La poussée des verts montre bien que ceux qui ont voté ont compris qu'il s'agissait d'un scrutin européen et non un scrutin national. En ce sens l'évolution est positive et constitue par ailleurs un désaveu à l'égard de la majorité parlementaire française
Le maintien tout relatif, et en fait minoritaire, comme l'a souligné cochise_fr, de l'UMP montre que que les électeurs qui ont confondu scrutin européen et scrutin national, à l'instigation de la majorité parlementaire française ont en fait aussi désavoué cette majorité.

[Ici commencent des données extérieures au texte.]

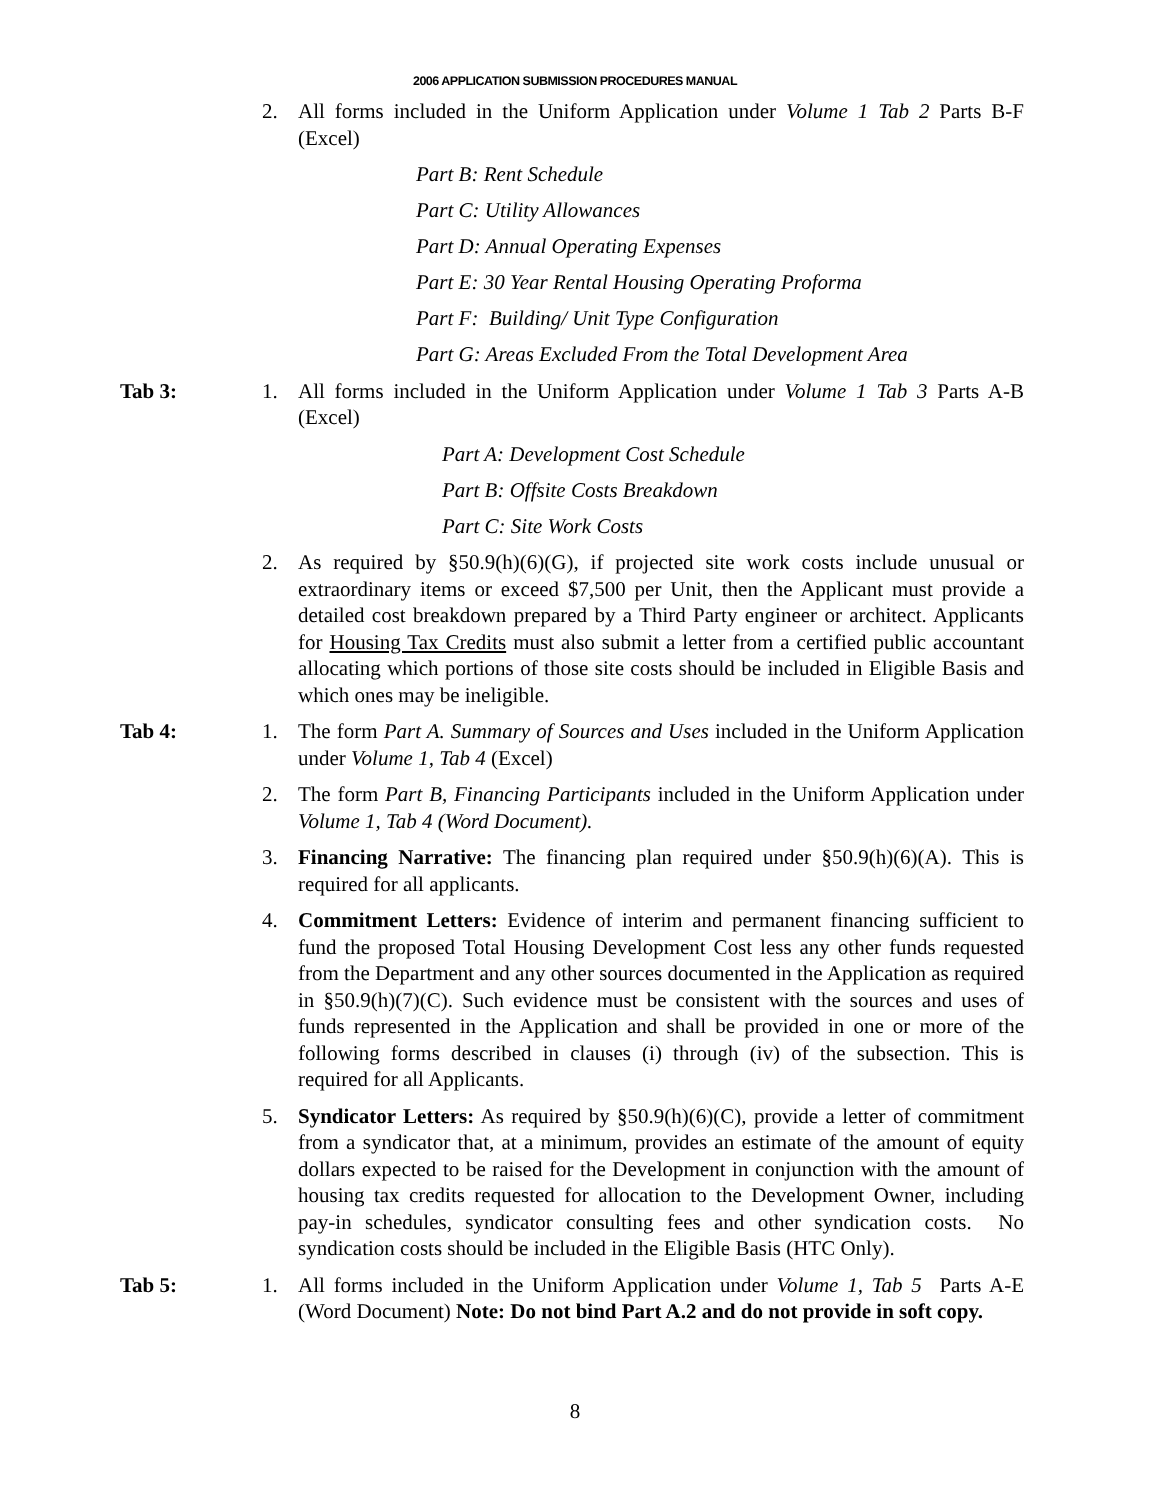2006 APPLICATION SUBMISSION PROCEDURES MANUAL
2. All forms included in the Uniform Application under Volume 1 Tab 2 Parts B-F (Excel)
Part B: Rent Schedule
Part C: Utility Allowances
Part D: Annual Operating Expenses
Part E: 30 Year Rental Housing Operating Proforma
Part F: Building/ Unit Type Configuration
Part G: Areas Excluded From the Total Development Area
Tab 3: 1. All forms included in the Uniform Application under Volume 1 Tab 3 Parts A-B (Excel)
Part A: Development Cost Schedule
Part B: Offsite Costs Breakdown
Part C: Site Work Costs
2. As required by §50.9(h)(6)(G), if projected site work costs include unusual or extraordinary items or exceed $7,500 per Unit, then the Applicant must provide a detailed cost breakdown prepared by a Third Party engineer or architect. Applicants for Housing Tax Credits must also submit a letter from a certified public accountant allocating which portions of those site costs should be included in Eligible Basis and which ones may be ineligible.
Tab 4: 1. The form Part A. Summary of Sources and Uses included in the Uniform Application under Volume 1, Tab 4 (Excel)
2. The form Part B, Financing Participants included in the Uniform Application under Volume 1, Tab 4 (Word Document).
3. Financing Narrative: The financing plan required under §50.9(h)(6)(A). This is required for all applicants.
4. Commitment Letters: Evidence of interim and permanent financing sufficient to fund the proposed Total Housing Development Cost less any other funds requested from the Department and any other sources documented in the Application as required in §50.9(h)(7)(C). Such evidence must be consistent with the sources and uses of funds represented in the Application and shall be provided in one or more of the following forms described in clauses (i) through (iv) of the subsection. This is required for all Applicants.
5. Syndicator Letters: As required by §50.9(h)(6)(C), provide a letter of commitment from a syndicator that, at a minimum, provides an estimate of the amount of equity dollars expected to be raised for the Development in conjunction with the amount of housing tax credits requested for allocation to the Development Owner, including pay-in schedules, syndicator consulting fees and other syndication costs. No syndication costs should be included in the Eligible Basis (HTC Only).
Tab 5: 1. All forms included in the Uniform Application under Volume 1, Tab 5 Parts A-E (Word Document) Note: Do not bind Part A.2 and do not provide in soft copy.
8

Double désaveu, et ce ne sont pas les mots de "victoire" qui vont changer quoi que ce soit au résultat "calculé" par cochise_fr: la majorité parlementaire française n'a la confiance que de 11 % de la population pour ce qui concerne la politique européenne. Appeler cela une victoire relève de l'illusionnisme.
Les partis des verts est tout nouveau comparé aux vieux partis traditionnels, tout simplement parce que la "conscience verte" ne s'est éveillée que récemment. Alors laissons un de de temps pour que le bouillonnement d'idées et de courants divers convergent vers un fleuve qui devrait sinon s'imposer mais du moins imposer des changements radicaux.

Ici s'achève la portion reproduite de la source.